Well, I'm sure it goes something like that.
It was just 8 miles. It had been cloudy in York, PA for two days and we hadn't seen rain in over 38 hours. We knew we were taking a short trip to see our clients, which is why we came to York, and then shoot back to the hotel.
"Are you taking your jacket?"
"No," Highway replied.
I wondered if I should take mine. I thought about it for a long time, looking at it.
"If I don't take it, it'll probably rain," I chuckled to myself.
"I'll risk it."
A few hours later we sat with our clients and noticed the lightening out of the windows. We all joked and chuckled as Highway and I mounted the bike in the light rain and backed out of the driveway. Since it was so close, I just rode with him, seeing no need to waste gas on Katie. Besides, I still love riding with Highway. It gives me a chance to squeeze on him.
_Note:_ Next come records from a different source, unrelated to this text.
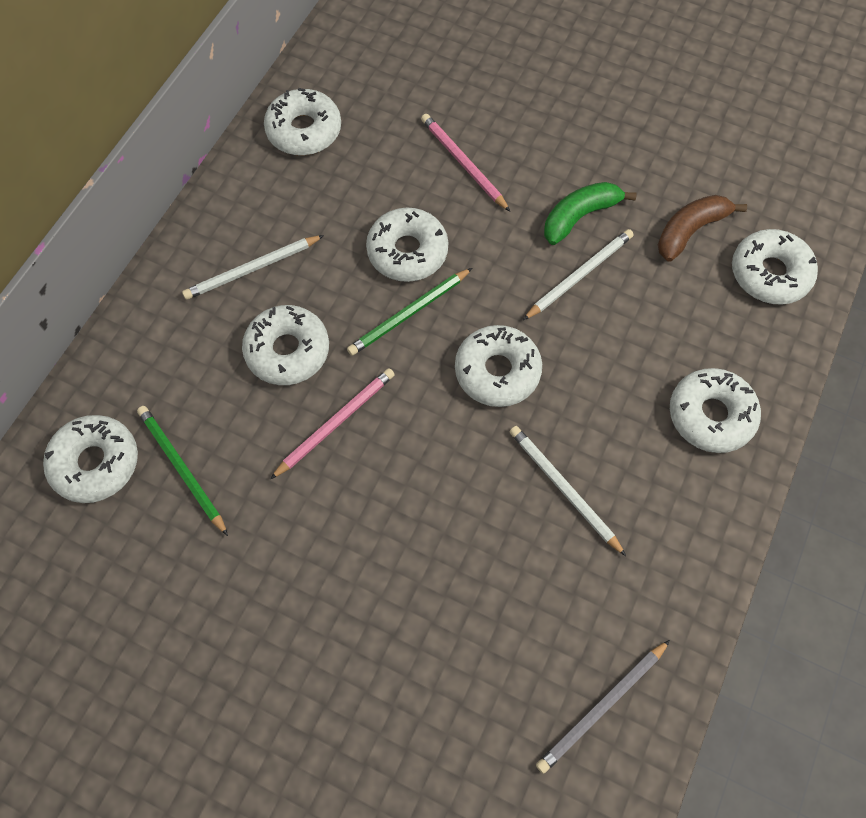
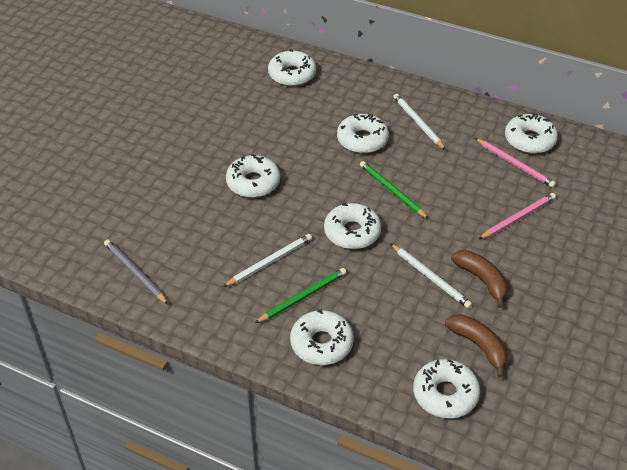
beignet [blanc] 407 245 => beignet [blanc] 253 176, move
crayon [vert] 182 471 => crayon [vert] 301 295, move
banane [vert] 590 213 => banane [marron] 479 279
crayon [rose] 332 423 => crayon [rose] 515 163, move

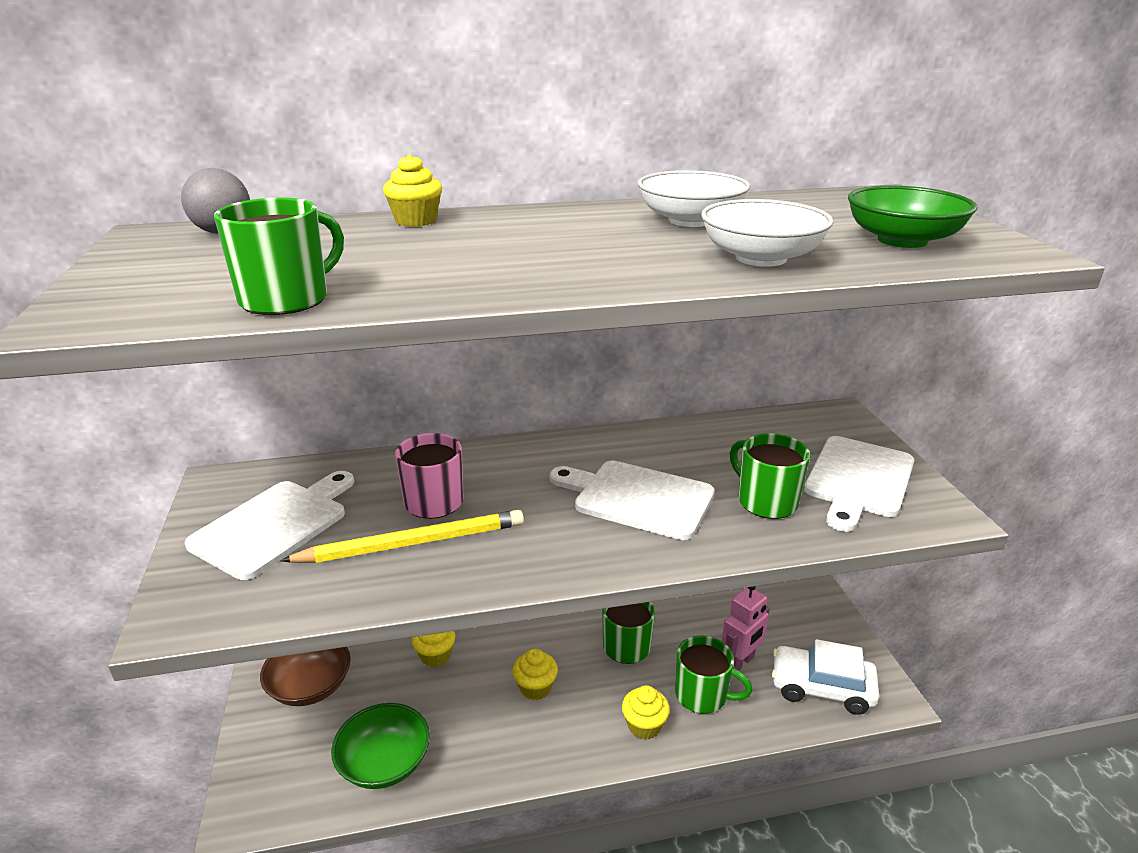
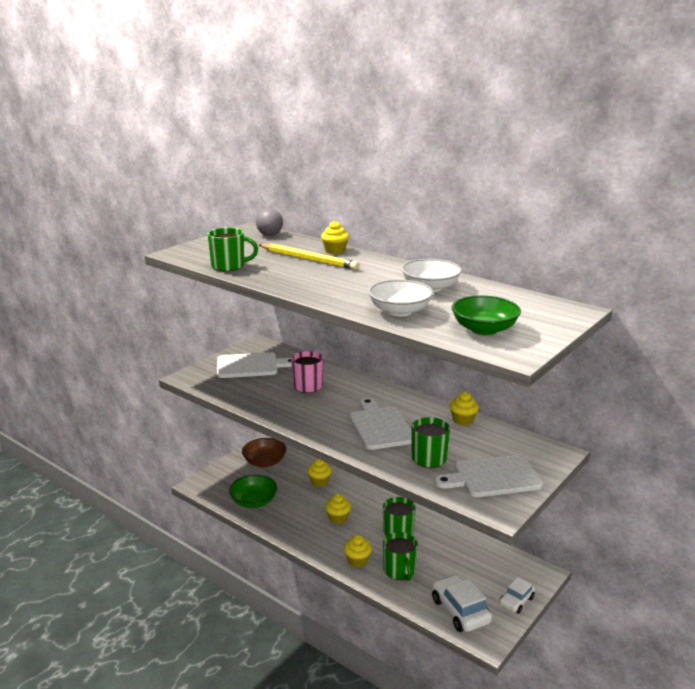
crayon [jaune] 402 536 => crayon [jaune] 309 257, move
nothing => muffin [jaune] 464 409
nothing => voiture [blanc] 517 595
robot [rose] 746 628 => nothing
As we hit the streets in their little town, I hurriedly buttoned up my denim jacket and tied my two bandannas on. Securing one on the top of my head and the other around my face was not a way to stay dry, but to keep the rain from pelting the shit out of my skin. I donned my sunglasses and squeezed Highway tight as we approached the Interstate onramp.
"Just 8 miles. . ." I kept telling myself.
"Only 8 miles."
The night sky was pitch black, becoming only darker behind my sunglasses.
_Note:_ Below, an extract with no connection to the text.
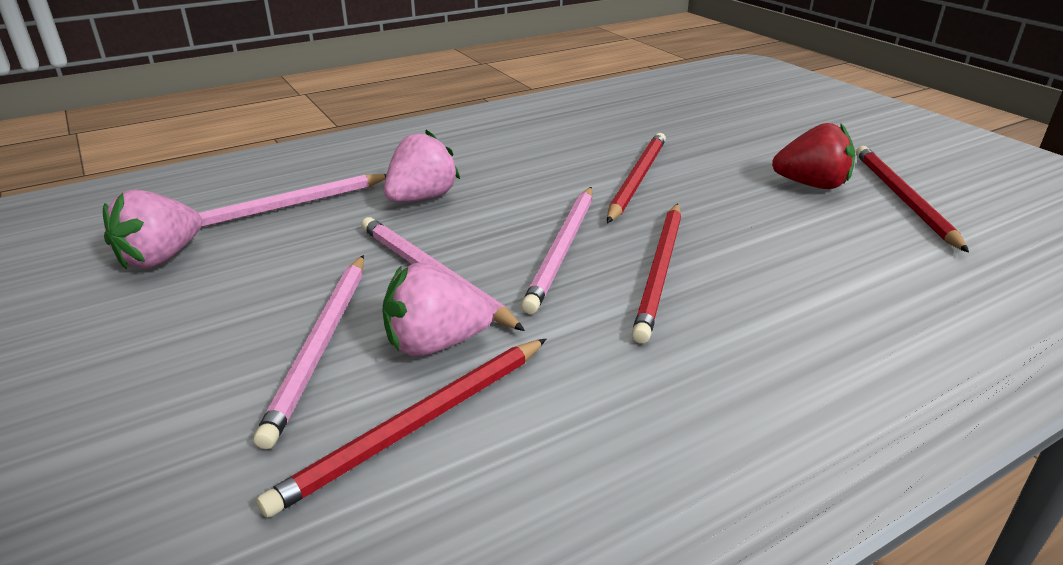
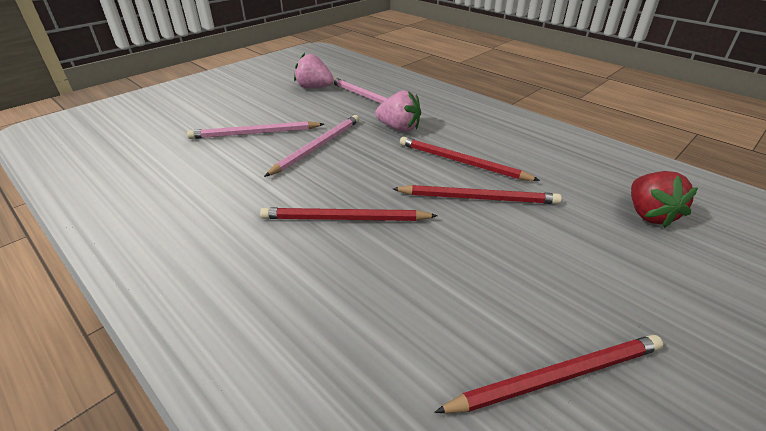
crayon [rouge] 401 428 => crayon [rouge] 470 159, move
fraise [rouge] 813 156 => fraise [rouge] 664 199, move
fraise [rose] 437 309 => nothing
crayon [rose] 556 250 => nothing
"Are my headlights on?" Highway asked. He stood on his pegs and leaned forward to check them.
Indeed they were working, but I couldn't see them on the road either, even with the sunglasses off and sitting still. Roads black as coal, wet with the downpour, seemed to soak up the light and swallow it down into Hell, revoking it's existence.
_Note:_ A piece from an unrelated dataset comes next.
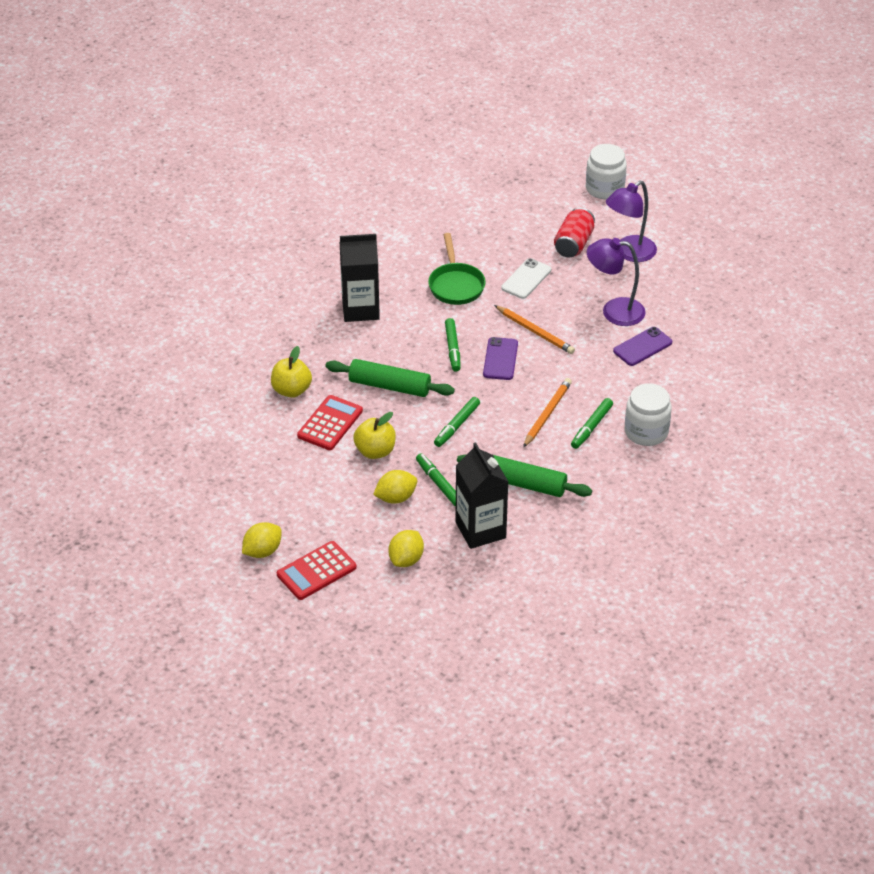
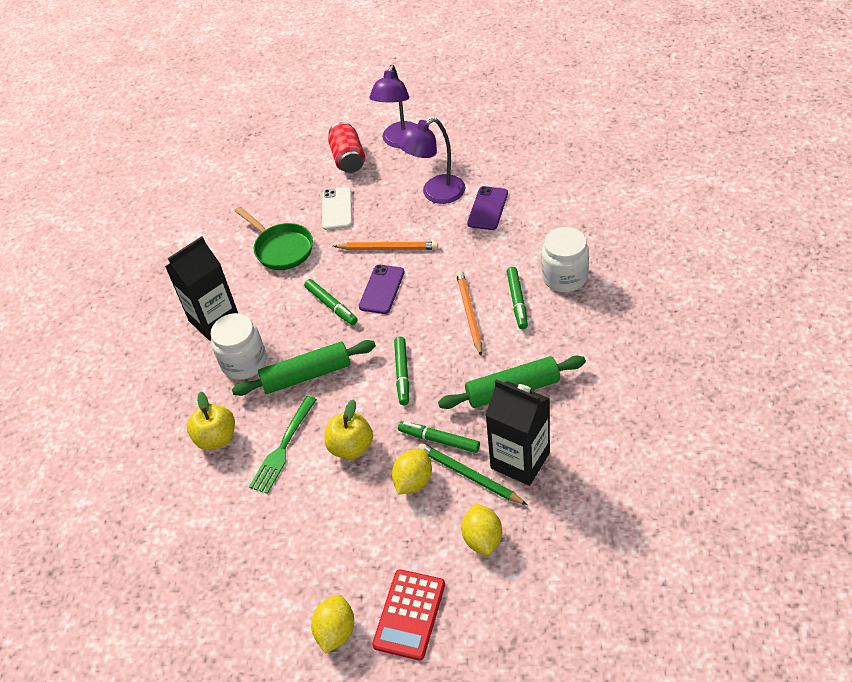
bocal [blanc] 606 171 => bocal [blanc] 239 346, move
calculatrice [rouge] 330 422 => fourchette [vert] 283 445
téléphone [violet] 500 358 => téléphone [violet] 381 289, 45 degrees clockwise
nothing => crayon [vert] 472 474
Huddled up tight behind the windshield, the two of us hunched over as Highway plowed ahead on the drenched asphalt. Moving at approximately 45 mph he struggled to occasionally lift his glasses and see the invisible road, trusting only the white lines to guide our way. Fortunately the rain was neither cold nor coming down very hard. But with Highway wearing only a T-shirt and jeans, and me in little more, getting soaked took only moments.
Arriving at the hotel I began to laugh. The rain had saturated the bandanna on my head to the point of being useless, releasing the floodwaters directly into my eyes. Blinded with mascara, eyeliner and rainwater, I peeled off my glasses and dismounted. My poor, drenched husband parked the motorcycle as I laughed at myself. He didn't seem to mind the rain, seeing it only as a mere inconvenience.
After all, it was only 8 miles.
With smeared makeup and covered in soaked clothing I couldn't help but chuckle as I opened the hotel room door to be greeted with my leather jacket and helmet on the bed, right where I left them.
Sometimes Murphy knows a thing or two about motorcycling, the annoying rat bastard.